The Timberwolves lost their fourth consecutive game and their sixth in the past seven on Monday, 107-89 to Houston at Target Center.
At 24-28, they are four games under .500 for the first time this season and the Western Conference's eight and final playoff spot is disappearing from their sights by the game.
So just how did they get here?
There are so many reasons — Nikola Pekovic and Kevin Martin both were out injured again Monday while Kevin Love played battered and bruised to name three — but at least a part of the answer resides in decisions made on draft night 2011.
That's when the Wolves understandably drafted Arizona's Derrick Williams second overall and then used the 20th overall pick they had obtained from Utah in the Al Jefferson deal to trade down four times in a dizzying series of moves that left even a draft prospect from Florida named Chandler Parsons befuddled.
When it was all over, the Wolves had raised millions of dollars in cash and acquired second-rounder Malcolm Lee and a 2014 first-round pick they later sold, too, to clear salary cap space.

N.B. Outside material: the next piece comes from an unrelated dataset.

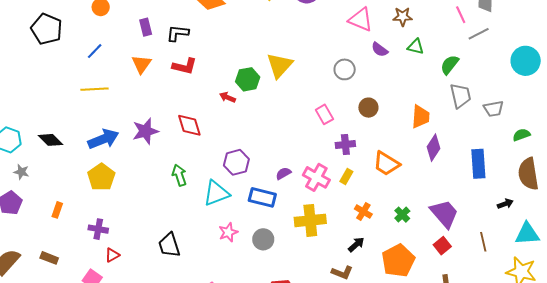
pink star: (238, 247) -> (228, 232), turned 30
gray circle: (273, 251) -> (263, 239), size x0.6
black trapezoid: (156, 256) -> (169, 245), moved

At the time, Wolves executive David Kahn said the team made all those deals because he didn't want with that 20th pick to add another young player to a roster already filled with so many talented ones.
The Rockets — their first trade partner that night — walked out that night with European prospect Donatas Motiejunas chosen with that 20th pick and Parsons drafted 38th overall, five slots ahead of Lee.
Williams and Lee both have since been traded by the Wolves while Parsons and Motiejunas took center stage Monday in an 11-0 Rockets run that started the fourth quarter. It also repelled a Wolves comeback from 15 points down to just four and ultimately won the game on a night the home team played without coach Rick Adelman, who missed the game because of personal reasons.